= RAW DATA =

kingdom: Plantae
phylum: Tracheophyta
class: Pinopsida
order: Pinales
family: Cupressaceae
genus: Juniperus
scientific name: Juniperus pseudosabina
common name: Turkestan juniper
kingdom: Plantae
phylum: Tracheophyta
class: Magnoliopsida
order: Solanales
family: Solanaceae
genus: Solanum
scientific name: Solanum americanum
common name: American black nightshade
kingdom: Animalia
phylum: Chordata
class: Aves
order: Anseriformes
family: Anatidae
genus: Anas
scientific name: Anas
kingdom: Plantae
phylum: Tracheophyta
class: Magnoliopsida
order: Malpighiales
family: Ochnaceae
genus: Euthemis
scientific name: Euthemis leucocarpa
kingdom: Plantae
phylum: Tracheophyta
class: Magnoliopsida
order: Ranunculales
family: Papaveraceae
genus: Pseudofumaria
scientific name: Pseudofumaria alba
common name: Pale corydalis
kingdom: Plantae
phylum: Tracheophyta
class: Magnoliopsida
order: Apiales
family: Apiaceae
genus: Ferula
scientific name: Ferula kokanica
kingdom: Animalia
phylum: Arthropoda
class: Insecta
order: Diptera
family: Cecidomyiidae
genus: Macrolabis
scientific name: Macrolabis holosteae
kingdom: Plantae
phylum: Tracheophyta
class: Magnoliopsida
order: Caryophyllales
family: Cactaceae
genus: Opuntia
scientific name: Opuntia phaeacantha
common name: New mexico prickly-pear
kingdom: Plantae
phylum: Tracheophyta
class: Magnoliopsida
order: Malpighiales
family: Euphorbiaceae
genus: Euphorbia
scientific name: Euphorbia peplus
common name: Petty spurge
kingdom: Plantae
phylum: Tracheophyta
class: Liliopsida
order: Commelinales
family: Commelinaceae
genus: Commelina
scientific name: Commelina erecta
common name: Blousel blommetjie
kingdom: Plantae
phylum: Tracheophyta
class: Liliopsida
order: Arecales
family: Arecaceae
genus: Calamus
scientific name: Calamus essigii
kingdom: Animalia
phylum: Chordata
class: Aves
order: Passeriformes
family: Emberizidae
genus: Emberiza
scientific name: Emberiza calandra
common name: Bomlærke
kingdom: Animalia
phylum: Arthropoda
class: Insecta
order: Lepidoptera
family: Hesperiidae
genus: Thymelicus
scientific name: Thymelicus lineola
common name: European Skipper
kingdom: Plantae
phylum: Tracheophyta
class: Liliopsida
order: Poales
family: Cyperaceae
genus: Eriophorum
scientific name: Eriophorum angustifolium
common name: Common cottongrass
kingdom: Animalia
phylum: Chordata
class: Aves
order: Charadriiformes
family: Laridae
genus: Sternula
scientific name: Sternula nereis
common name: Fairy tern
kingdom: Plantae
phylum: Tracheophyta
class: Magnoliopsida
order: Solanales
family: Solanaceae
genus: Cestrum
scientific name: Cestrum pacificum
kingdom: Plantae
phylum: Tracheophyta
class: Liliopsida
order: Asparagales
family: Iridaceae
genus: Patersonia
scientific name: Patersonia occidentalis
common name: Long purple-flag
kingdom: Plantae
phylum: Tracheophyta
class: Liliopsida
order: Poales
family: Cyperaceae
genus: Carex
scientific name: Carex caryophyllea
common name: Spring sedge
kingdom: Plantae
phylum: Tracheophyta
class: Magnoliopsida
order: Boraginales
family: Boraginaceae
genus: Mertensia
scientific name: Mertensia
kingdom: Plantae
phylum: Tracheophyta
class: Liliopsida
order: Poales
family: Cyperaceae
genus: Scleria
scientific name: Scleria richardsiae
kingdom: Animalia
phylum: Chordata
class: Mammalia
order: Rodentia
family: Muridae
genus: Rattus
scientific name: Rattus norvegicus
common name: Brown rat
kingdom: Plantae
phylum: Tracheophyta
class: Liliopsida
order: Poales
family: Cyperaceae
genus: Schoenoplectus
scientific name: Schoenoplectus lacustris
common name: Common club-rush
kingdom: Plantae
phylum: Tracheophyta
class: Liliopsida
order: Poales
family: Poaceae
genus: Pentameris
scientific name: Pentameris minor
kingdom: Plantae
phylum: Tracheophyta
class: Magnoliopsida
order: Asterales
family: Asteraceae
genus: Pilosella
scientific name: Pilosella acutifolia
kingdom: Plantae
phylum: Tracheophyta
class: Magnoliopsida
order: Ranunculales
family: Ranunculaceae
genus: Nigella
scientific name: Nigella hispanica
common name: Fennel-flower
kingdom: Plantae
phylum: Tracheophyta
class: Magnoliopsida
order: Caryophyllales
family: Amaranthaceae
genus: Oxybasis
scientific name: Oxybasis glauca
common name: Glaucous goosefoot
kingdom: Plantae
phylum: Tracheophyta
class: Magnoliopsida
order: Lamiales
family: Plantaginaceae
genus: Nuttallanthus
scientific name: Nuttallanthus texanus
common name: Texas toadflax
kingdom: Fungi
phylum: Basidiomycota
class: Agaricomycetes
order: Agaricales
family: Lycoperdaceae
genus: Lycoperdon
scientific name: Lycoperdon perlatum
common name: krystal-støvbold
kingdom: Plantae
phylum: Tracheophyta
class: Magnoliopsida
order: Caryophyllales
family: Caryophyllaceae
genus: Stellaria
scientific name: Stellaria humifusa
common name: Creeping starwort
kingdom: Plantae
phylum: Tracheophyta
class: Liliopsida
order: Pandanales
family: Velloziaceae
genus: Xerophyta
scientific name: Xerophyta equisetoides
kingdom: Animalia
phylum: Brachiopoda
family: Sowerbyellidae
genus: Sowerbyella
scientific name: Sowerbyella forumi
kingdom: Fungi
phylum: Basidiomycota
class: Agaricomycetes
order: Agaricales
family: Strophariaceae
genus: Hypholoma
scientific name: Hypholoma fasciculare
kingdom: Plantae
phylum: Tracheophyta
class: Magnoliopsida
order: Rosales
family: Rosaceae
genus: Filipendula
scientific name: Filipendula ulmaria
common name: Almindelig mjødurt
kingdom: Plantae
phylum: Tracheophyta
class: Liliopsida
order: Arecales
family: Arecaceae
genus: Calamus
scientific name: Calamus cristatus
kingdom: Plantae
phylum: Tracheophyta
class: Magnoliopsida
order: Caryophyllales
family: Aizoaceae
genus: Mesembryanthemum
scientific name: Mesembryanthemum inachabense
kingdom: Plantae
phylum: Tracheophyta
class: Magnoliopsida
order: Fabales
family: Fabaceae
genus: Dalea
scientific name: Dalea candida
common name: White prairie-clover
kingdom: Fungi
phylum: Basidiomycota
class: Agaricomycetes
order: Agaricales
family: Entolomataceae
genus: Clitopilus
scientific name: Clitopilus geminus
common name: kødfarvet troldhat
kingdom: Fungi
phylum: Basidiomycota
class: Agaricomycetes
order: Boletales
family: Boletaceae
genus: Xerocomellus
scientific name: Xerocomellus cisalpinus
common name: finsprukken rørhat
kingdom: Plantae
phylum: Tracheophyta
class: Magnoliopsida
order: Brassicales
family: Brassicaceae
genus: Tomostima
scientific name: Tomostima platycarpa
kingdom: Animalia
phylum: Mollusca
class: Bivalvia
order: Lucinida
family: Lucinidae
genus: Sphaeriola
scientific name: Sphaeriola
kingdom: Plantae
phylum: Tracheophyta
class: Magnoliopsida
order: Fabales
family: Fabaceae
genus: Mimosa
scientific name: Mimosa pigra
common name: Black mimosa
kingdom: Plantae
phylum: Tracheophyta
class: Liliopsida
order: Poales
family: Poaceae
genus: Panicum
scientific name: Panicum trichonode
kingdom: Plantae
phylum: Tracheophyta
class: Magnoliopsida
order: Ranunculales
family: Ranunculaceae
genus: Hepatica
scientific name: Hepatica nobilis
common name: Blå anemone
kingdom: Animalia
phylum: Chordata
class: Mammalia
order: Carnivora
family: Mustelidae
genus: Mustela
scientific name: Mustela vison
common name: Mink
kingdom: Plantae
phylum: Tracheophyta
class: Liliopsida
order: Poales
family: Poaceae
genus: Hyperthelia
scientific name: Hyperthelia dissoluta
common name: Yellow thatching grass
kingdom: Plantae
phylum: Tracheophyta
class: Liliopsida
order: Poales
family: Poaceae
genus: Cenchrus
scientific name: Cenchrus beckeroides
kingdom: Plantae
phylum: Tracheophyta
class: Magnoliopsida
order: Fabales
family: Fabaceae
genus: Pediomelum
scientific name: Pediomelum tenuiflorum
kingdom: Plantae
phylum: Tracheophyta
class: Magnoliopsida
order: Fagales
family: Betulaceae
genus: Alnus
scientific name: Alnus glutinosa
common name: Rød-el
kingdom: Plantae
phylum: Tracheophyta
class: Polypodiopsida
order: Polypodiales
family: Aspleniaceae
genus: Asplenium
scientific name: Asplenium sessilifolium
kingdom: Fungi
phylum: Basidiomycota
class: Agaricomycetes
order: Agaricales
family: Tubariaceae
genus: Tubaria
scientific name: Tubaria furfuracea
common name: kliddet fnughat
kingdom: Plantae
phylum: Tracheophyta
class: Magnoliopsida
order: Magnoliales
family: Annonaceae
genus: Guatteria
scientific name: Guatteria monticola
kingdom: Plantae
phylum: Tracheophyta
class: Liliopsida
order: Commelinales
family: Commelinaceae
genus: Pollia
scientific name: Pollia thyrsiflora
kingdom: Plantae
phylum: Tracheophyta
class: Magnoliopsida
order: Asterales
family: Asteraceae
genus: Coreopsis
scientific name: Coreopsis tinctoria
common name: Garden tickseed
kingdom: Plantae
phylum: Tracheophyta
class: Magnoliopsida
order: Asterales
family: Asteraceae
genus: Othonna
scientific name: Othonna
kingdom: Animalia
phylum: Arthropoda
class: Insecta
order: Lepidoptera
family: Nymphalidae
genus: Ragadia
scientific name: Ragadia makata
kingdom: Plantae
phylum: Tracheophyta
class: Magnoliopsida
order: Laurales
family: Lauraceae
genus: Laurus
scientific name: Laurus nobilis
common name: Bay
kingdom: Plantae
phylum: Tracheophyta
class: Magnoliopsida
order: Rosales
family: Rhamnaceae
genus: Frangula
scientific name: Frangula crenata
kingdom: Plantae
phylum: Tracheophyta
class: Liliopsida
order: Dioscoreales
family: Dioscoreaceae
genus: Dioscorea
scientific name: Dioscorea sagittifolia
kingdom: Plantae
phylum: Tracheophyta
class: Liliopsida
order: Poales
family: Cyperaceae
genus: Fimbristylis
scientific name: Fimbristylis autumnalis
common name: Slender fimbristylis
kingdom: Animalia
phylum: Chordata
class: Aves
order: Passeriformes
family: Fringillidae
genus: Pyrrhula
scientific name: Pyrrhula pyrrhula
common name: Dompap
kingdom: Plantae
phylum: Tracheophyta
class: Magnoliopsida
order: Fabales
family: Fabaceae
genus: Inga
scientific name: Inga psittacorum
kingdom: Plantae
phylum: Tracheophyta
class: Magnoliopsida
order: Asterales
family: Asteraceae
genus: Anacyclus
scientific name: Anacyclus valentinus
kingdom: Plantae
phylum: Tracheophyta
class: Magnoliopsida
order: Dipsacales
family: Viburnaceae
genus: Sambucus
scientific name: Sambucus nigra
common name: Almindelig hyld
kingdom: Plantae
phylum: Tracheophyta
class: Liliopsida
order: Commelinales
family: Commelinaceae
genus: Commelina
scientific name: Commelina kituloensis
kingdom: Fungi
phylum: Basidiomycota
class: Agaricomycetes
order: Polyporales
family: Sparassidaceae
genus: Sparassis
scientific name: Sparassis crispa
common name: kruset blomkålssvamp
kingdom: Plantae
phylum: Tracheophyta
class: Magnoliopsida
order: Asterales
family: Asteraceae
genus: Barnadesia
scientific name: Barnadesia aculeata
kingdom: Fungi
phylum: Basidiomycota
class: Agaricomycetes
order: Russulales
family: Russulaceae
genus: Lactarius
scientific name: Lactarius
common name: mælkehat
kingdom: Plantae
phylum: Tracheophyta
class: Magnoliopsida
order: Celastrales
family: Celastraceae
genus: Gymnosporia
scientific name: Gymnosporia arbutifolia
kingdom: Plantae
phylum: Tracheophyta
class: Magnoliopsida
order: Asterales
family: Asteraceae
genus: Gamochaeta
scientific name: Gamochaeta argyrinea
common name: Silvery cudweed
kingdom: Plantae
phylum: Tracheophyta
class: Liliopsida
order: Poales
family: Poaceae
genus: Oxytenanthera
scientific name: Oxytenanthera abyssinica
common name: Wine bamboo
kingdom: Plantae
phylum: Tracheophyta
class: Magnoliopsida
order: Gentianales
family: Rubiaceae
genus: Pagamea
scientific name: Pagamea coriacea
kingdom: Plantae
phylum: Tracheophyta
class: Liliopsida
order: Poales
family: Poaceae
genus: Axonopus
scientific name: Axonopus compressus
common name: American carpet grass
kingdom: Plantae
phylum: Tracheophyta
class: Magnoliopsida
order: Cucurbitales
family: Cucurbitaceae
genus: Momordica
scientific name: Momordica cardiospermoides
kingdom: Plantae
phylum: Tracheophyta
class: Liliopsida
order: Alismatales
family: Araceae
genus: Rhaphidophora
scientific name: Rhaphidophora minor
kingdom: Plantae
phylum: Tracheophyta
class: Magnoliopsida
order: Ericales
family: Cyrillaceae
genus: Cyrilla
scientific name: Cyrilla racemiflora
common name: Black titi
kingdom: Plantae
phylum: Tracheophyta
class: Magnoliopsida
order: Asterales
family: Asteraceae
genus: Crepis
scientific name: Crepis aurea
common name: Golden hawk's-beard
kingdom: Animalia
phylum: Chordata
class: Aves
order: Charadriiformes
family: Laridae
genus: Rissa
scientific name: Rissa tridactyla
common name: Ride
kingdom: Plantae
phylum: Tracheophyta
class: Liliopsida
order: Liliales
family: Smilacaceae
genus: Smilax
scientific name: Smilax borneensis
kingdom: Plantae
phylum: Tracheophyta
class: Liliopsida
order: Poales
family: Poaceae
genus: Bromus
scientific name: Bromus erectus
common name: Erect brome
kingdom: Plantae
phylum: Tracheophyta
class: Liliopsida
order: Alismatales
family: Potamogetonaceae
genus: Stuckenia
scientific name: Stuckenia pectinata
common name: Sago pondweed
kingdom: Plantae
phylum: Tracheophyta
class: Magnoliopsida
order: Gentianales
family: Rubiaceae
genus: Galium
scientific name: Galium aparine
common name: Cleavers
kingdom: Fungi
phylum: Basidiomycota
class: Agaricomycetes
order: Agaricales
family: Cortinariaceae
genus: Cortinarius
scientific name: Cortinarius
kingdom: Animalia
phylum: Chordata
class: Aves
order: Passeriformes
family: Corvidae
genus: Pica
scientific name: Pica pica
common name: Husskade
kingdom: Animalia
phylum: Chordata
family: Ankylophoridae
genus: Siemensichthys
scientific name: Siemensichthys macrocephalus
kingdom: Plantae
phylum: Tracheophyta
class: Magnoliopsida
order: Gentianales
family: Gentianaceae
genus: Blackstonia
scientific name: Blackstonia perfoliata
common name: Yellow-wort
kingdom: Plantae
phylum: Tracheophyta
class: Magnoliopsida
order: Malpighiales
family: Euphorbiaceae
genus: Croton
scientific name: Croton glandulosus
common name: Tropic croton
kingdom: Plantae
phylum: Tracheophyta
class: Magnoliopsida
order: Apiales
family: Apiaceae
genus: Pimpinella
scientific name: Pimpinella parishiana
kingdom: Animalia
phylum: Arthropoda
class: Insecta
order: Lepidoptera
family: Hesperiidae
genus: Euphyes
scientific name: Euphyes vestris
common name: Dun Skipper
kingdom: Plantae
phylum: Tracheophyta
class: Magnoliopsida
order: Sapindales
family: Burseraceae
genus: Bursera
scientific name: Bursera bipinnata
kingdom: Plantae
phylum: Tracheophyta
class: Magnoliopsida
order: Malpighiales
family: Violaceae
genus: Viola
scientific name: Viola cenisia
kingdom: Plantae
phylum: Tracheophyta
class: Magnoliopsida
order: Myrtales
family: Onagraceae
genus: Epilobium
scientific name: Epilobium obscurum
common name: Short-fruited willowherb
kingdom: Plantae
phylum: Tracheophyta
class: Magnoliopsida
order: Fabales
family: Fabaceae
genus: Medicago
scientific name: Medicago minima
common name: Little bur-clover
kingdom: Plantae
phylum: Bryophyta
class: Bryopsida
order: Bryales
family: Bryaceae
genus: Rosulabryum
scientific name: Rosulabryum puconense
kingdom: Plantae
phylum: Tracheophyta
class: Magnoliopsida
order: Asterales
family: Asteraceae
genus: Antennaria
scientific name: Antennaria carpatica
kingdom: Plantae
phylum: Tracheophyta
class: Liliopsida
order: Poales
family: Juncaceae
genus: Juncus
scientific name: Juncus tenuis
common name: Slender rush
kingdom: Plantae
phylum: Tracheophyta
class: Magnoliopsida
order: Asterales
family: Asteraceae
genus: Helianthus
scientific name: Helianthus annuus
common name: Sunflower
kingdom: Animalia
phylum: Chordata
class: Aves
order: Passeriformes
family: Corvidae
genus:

= DIRECTIONS =
Write out the listing from its first line through the line that contains "family: Cecidomyiidae", including both of those lines.

= SOLUTION TO THIS EXERCISE =
kingdom: Plantae
phylum: Tracheophyta
class: Pinopsida
order: Pinales
family: Cupressaceae
genus: Juniperus
scientific name: Juniperus pseudosabina
common name: Turkestan juniper
kingdom: Plantae
phylum: Tracheophyta
class: Magnoliopsida
order: Solanales
family: Solanaceae
genus: Solanum
scientific name: Solanum americanum
common name: American black nightshade
kingdom: Animalia
phylum: Chordata
class: Aves
order: Anseriformes
family: Anatidae
genus: Anas
scientific name: Anas
kingdom: Plantae
phylum: Tracheophyta
class: Magnoliopsida
order: Malpighiales
family: Ochnaceae
genus: Euthemis
scientific name: Euthemis leucocarpa
kingdom: Plantae
phylum: Tracheophyta
class: Magnoliopsida
order: Ranunculales
family: Papaveraceae
genus: Pseudofumaria
scientific name: Pseudofumaria alba
common name: Pale corydalis
kingdom: Plantae
phylum: Tracheophyta
class: Magnoliopsida
order: Apiales
family: Apiaceae
genus: Ferula
scientific name: Ferula kokanica
kingdom: Animalia
phylum: Arthropoda
class: Insecta
order: Diptera
family: Cecidomyiidae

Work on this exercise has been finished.